━━━ Data shown ━━━

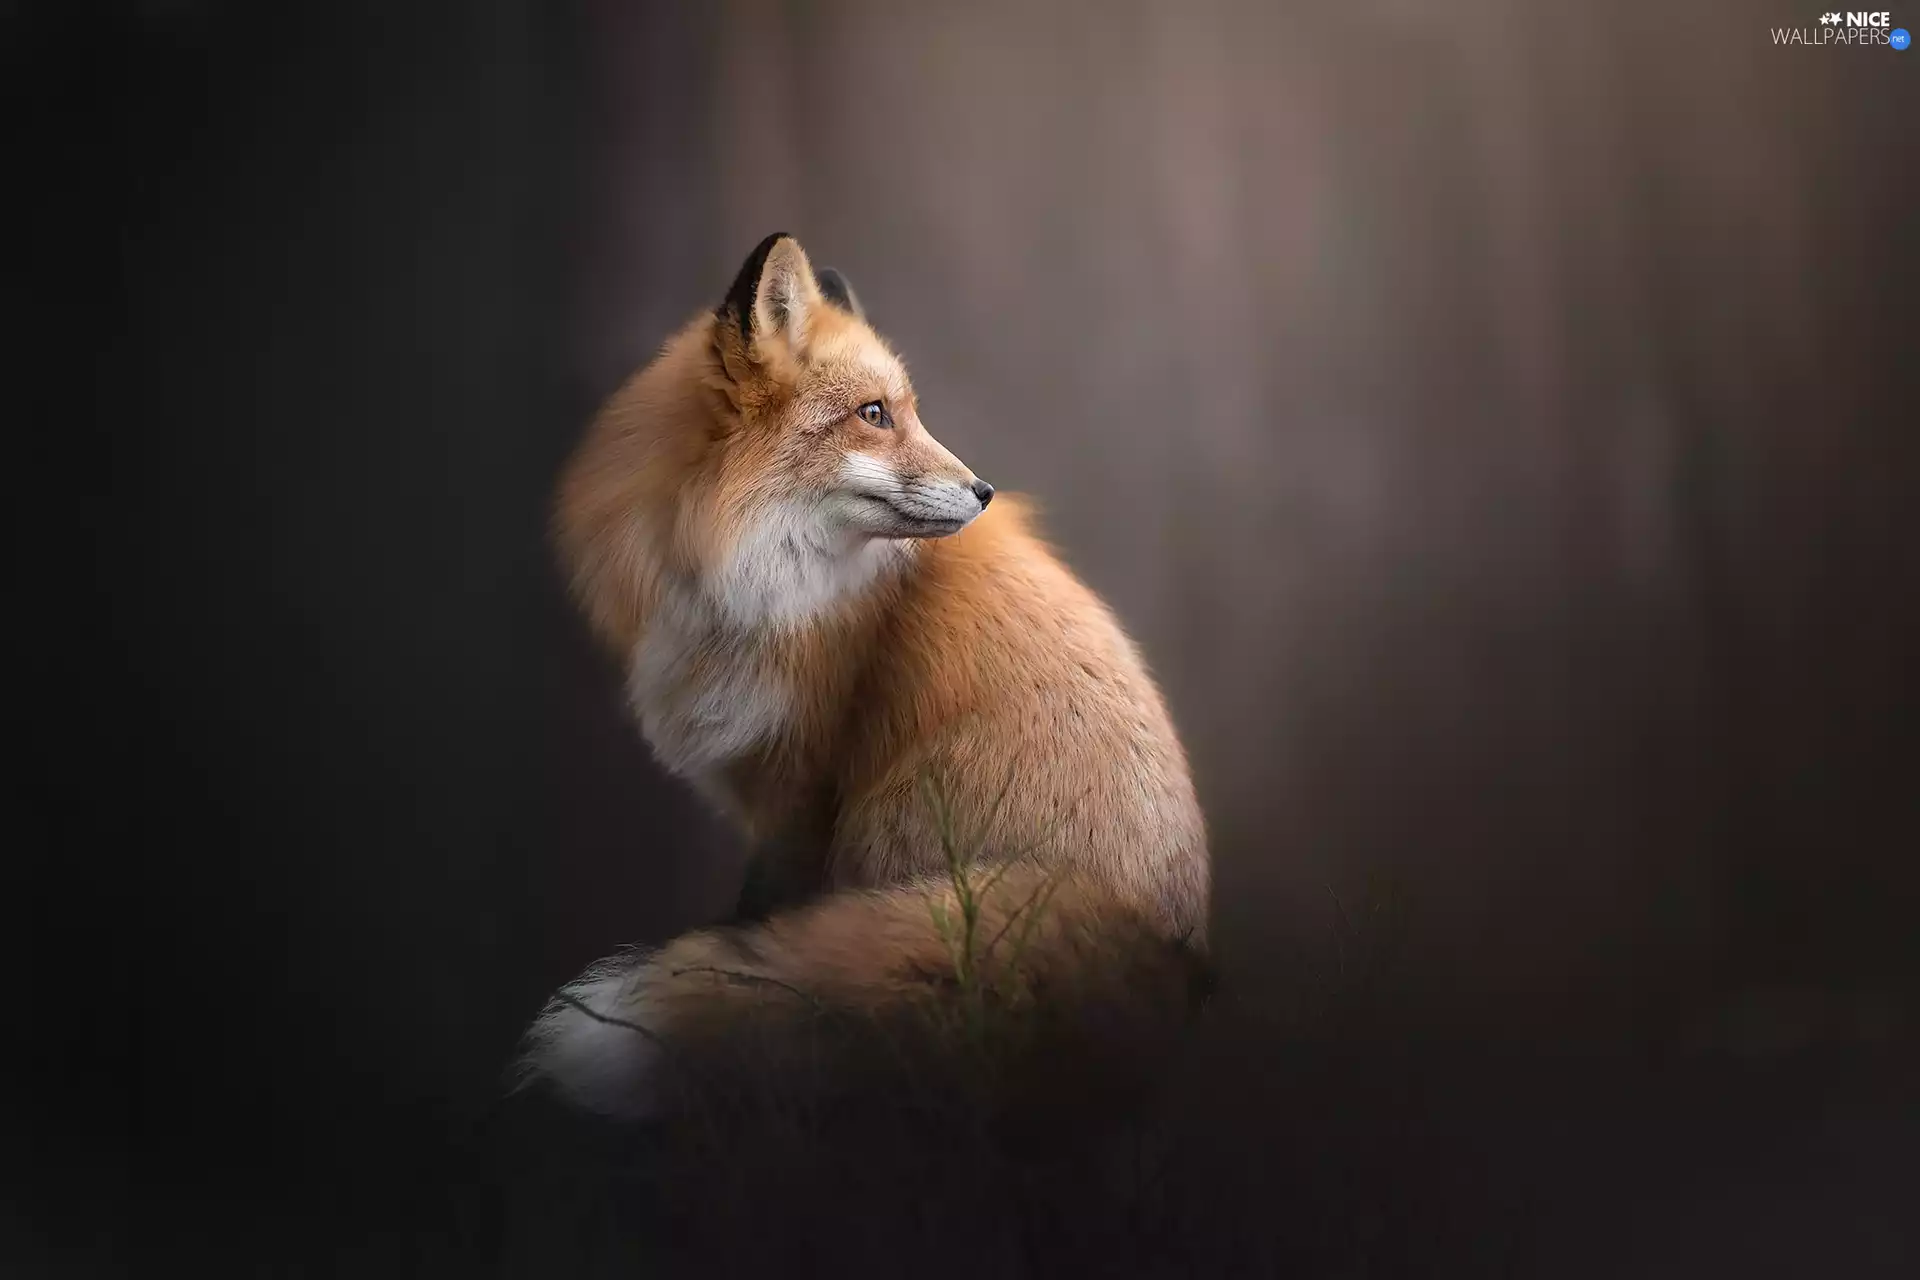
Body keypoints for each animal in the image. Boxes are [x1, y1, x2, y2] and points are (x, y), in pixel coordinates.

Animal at [520, 233, 1211, 1121]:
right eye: (874, 414)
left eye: (906, 411)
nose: (985, 491)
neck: (744, 580)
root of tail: (1169, 945)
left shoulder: (806, 786)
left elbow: (763, 914)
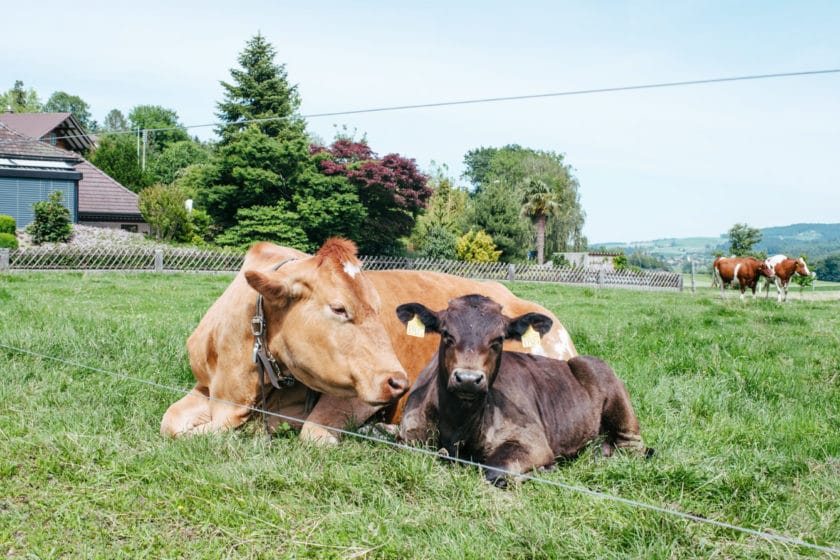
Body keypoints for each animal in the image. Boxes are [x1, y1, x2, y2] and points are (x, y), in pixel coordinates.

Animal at [396, 294, 648, 486]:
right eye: (447, 334)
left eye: (498, 340)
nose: (468, 379)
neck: (458, 427)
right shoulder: (409, 435)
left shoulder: (533, 442)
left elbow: (495, 470)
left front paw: (545, 470)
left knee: (632, 447)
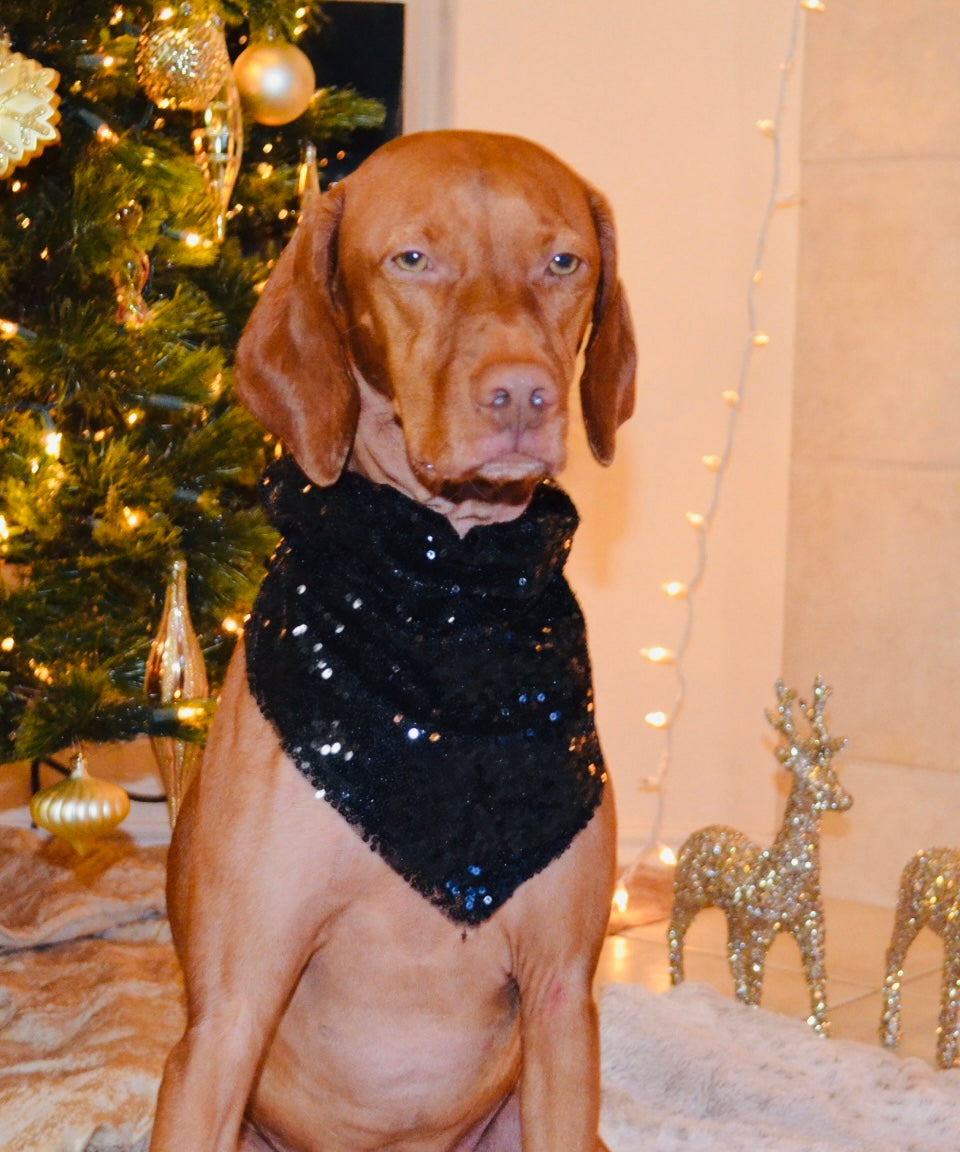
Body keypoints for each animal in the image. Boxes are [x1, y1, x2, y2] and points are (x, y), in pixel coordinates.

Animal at [152, 130, 636, 1152]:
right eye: (412, 259)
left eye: (563, 261)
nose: (522, 393)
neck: (444, 603)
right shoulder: (225, 1021)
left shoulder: (561, 1002)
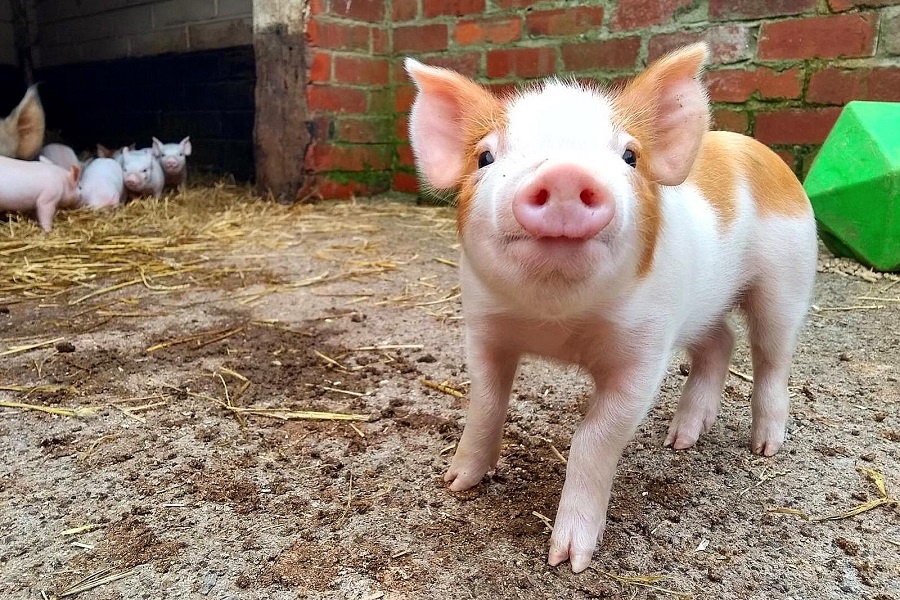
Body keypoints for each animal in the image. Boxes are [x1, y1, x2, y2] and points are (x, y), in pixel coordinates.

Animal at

━━━

◆ Requirement ◆
Within the listing above, the stretch from the line with "left elbow: (495, 470)" down to the line with "left eye: (563, 261)" is to be given again exactly, end lines included and pictures excluded.

◆ Written reply ◆
left elbow: (495, 470)
left front paw: (545, 470)
left knee: (632, 447)
Body keypoints for each animal in the image. Boxes are [x1, y1, x2, y2] and points are (x, y), in pixel coordinates.

Animal at [152, 130, 636, 1152]:
right eye: (412, 259)
left eye: (563, 261)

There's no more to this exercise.